Superintendent Joshua Starr and two members of the Board of Education, President Polly Ruah and board member Jackie Heftman, presented the Fiscal Committee with the proposed 2011-2012 operating budget — a product of multiple meetings, public hearings and revisions. The plan outlines the multiple factors influencing the $229.6 million operating budget request, which includes 2,090.0 positions.
In the first round of budget talks, Starr would have needed a 5.29 percent increase just to maintain the status quo of services and operations. Knowing that fiscally wasn’t possible, Starr brought the budget proposal down to 3.86 percent, proposing 12 special education teachers be cut along with five social workers, one special education administrator, and four speech and language pathologists. In round two, the Board of Education cut a little further, bringing the budget down to 2.79 percent increase, however adding back four speech and language pathologists and the special education administrator.
“We have a long way to go, but I like to think we’re getting a good return on our investment,” Starr, pointing to student achievement data to support the district’s decisions in the budget, said.
In five years, the district reduced the achievement gap in mathematics by 12 points with new curriculum initiatives partially supported by a grant from General Electric. “We’ve seen our greatest achievement in math, and are now turning our attention to literacy,” Starr said.
The Board of Representatives combed through Starr’s presentation asking questions both specific to the budget and concerns about the direction of education at SPS overall.
“Aren’t teachers rated on an ability to teach?” board member Ralph Loglisci (R-13) asked regarding teacher accountability. “Some of the best teachers I had had only two years of experience while some of the worst had 30 years. That’s how you improve education — having the best teachers.”
“We’re doing a lot to make sure we’re having the best teachers, but it takes an investment,” Starr said, saying that professional development and support is needed to get those results.
Special education noticeably received the brunt of the cutbacks with many board members asking why. "After the joint public hearing, I heard someone ask why the district is ‘pickin on’ special education,” Annie Summerville (D-6) said.
Starr said the district is above par in terms of special education staffing per student and that a special education task force is currently underway gathering data on ways to be more efficient and see more results. Their findings will be available this summer.
Rauh, both a member of the Board of Education and the Board of Representatives, said that the special education cuts were reviewed carefully.
“Some of the cuts were based on the formula used, but we recognized that the speech and language pathologists have a tremendous impact on youngsters in that early development state,” Rauh said. “We brought them back in, but had to find something else to take out. It’s a balancing act.”

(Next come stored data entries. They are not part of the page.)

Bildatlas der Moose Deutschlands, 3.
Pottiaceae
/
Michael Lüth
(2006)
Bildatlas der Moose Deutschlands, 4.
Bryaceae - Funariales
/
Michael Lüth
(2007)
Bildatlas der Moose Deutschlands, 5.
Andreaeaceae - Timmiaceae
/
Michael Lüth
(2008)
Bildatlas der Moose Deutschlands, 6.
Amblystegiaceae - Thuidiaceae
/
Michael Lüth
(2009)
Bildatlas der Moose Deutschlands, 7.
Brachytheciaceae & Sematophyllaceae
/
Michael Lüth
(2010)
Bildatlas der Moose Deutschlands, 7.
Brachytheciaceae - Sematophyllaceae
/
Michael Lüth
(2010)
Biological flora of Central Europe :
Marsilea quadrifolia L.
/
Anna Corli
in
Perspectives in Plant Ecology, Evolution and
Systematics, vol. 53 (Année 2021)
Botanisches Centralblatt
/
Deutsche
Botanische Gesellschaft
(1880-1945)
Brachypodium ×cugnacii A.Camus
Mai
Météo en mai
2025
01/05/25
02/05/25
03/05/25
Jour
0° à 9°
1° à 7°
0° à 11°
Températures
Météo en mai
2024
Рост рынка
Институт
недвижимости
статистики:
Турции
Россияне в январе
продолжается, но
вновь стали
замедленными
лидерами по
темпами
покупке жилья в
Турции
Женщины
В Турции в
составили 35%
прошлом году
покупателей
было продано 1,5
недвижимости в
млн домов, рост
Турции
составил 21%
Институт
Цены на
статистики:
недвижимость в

As the meeting progressed, many members of the board waxed nostalgic for previous years when the Board of Education met regularly — outside of the meeting room — and lobbied more for their budget proposals.
“We got lobbied heavily when it came to budget time," Summerville said. "I found that very helpful to have a conversations with these two boards other than in this kind of setting."
“We’re not talking like we used to about what’s going to be cut,” board member Harry Day (R-13), said.
Starr, too, saw some things he would like to see changed in the budget review process.
“There are some things that would be beneficial, such as having the process done earlier, like in February,” he said. “Having a two-year budget would also provide an enormous amount of stability — powerful stability.” Starr also gave one final plea that the budget not be reduced any further.
The Board of Finance will review the budget Thursday night at 6:30 p.m.